Ms Browne said that to this day, she still thoroughly enjoys the drilling contracting industry and the customer interaction that is vital to her job. “It’s very rewarding when you feel like you’re doing something that’s really valuable to the company. If we weren’t out there finding work for the rigs, they would be stacked and nobody on the rigs would have a job,” she said.

GOM challenges

As of August 2008, ENSCO had 13 jackups located in the Gulf of Mexico, plus one each in Mexico and Venezuela. Ms Browne said she believes Hurricanes Rita and Katrina have significantly impacted the region’s shelf market – definitely making her job a bigger challenge.

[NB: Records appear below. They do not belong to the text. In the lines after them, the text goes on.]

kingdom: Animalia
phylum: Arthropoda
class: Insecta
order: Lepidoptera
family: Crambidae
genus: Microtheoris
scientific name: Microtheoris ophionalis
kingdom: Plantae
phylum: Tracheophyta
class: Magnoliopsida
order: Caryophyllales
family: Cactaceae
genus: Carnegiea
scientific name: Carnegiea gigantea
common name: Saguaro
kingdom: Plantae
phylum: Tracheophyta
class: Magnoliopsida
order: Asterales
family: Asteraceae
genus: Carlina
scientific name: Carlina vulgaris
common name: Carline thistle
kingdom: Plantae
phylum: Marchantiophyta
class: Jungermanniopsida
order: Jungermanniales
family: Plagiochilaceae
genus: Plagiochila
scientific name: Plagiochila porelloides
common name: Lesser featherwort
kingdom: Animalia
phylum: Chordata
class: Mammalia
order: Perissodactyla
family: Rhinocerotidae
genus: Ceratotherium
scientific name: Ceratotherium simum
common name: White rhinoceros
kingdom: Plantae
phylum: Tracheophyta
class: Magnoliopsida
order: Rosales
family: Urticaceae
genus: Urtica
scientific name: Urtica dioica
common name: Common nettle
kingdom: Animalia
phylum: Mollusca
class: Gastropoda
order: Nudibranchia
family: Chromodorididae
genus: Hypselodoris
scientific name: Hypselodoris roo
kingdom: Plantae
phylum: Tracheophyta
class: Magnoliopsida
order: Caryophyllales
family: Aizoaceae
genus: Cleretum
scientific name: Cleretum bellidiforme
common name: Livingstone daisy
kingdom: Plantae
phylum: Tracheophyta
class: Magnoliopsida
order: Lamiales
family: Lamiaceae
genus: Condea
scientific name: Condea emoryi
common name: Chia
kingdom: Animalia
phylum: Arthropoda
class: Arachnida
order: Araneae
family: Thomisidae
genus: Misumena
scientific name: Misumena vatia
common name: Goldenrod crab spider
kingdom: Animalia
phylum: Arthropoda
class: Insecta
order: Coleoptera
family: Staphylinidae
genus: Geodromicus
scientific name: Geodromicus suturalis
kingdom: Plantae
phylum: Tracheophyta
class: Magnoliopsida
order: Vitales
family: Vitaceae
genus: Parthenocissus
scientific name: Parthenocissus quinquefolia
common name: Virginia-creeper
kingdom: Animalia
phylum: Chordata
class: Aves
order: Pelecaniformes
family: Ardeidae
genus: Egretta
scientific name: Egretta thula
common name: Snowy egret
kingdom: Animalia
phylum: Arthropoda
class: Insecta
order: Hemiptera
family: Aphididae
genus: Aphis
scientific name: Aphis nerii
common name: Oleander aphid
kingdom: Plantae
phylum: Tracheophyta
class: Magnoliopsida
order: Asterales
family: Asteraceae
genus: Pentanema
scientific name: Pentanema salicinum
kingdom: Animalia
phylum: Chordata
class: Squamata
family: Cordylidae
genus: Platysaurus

“There were a couple of years when operators didn’t want to drill in the Gulf during hurricane season,” she said. Dealing with the regulatory changes imposed after the hurricanes has been another challenge, as well as finding prospects when reservoirs on the shelf continue to deplete. “I think the Gulf of Mexico shelf is really going to be a challenge from here on out,” she said, but added that demand appears to have picked up in this hurricane season compared with the last couple of years. “We’ve had plenty of demand especially for our smaller 250-ft jackups,” she pointed out.

A woman in a man’s world

There’s no denying that men still dominate the oil industry, but Ms Browne said she must have been lucky because she’s never really had to struggle with that. “I think you still need to have a good understanding about the market and this business and be on top of your game in order to get where you want to be,” she said. “But it’s gotten a lot better now than when I first got into this business. You see many more women in sales, not just on the drilling contractor side but in the overall industry.”

And for the young women who are either new to this industry or considering joining it, Ms Browne said: “Don’t ever let anyone tell you that this is a male-dominated business and you won’t ever amount to much, because that’s not true.”